Better way to handle PDF indexing in large database

cadudesun · March 9, 2014

Hi,

I intend to index around 5000 PDFs. I've started last night with "rebuild index" from zero.

Zotero Firefox started the processes but didn't respond after that (the window title was indicating this).

After the night / 8 hours in which the computer was dedicated just to this task, I had to force the end the task (windows task manager). When I reopened Zotero, there was 565 items indexed. So, it seems even Zotero isn't responding, there is a back processing.

I am wondering about a better way to handle PDF indexing in a large database.
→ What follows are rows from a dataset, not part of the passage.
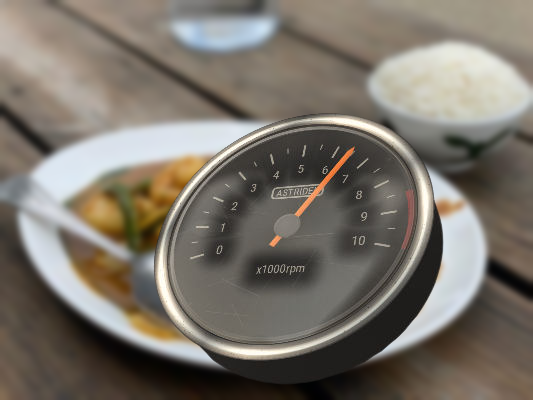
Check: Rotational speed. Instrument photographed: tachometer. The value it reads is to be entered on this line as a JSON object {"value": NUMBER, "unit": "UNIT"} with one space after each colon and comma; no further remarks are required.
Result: {"value": 6500, "unit": "rpm"}
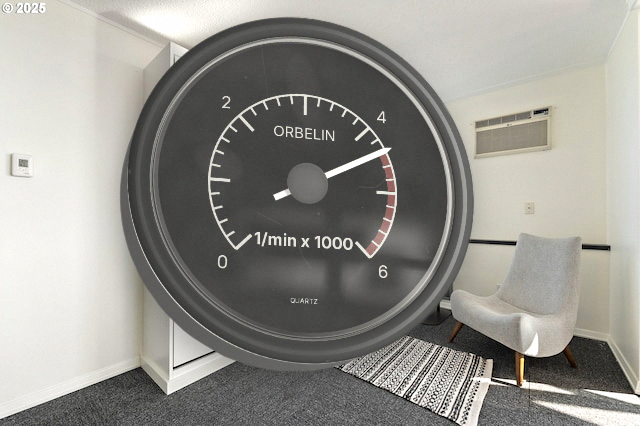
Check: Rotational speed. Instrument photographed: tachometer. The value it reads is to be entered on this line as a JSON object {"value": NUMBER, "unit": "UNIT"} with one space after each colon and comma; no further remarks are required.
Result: {"value": 4400, "unit": "rpm"}
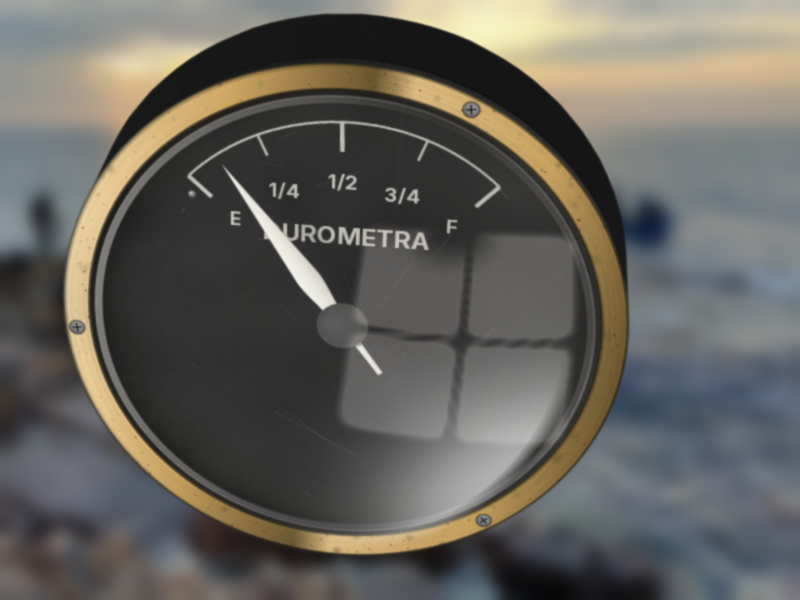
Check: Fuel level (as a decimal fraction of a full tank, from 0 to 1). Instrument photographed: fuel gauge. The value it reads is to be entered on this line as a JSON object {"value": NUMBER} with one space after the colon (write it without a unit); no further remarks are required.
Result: {"value": 0.125}
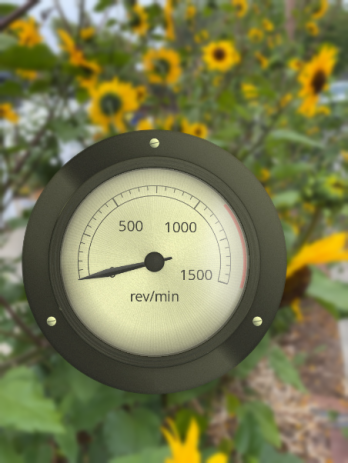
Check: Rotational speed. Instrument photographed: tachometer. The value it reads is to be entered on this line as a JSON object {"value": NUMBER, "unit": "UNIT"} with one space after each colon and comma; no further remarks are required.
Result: {"value": 0, "unit": "rpm"}
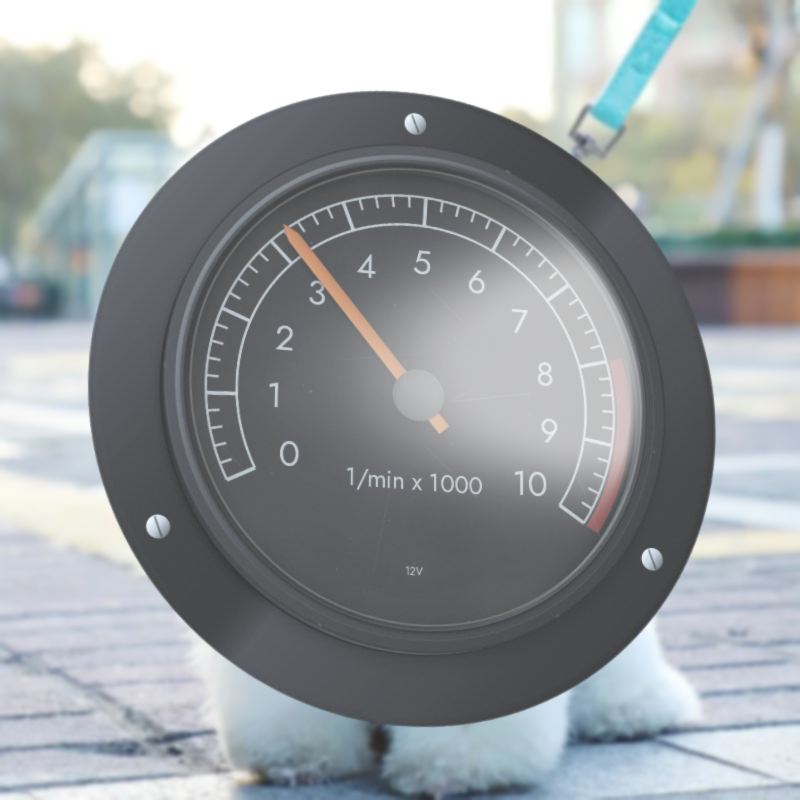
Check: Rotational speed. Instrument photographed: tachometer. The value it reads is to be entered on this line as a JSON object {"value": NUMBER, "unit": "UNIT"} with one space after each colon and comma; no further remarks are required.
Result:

Should I every night "rebuild the index of just unindexed items" incrementally? Would there be better way?

Thanks for any advice,
Cadu

adamsmith · March 9, 2014

install the beta version. Indexing is many times faster.
http://www.zotero.org/support/dev_builds#zotero_40_beta
(or wait for Zotero 4.0.18)

cadudesun · March 10, 2014

Thanks for information. Beta version already installed and being tested! By the way, I would appreciate a clarification:

a) Is there a list/history of new improvements in last beta version? Where is it accessible?

b) When indexing PDF, should I always rebuild index for unindexed items, or is it a background process? I mean, if I just keep my computer on the indexing is working? Or does rebuild index for unindexed items create a dedicated task with better performance?

Best!

adamsmith · March 10, 2014

a) no, new beta features aren't documented beyond the github commit log.
https://github.com/zotero/zotero
Once the regular release comes out, the changelog is here: http://www.zotero.org/support/4.0_changelog

b) Just dragging PDFs to Zotero (or linking/storing them otherwise) is all you need to do. There isn't really a reason to use the "rebuild index" option under normal conditions.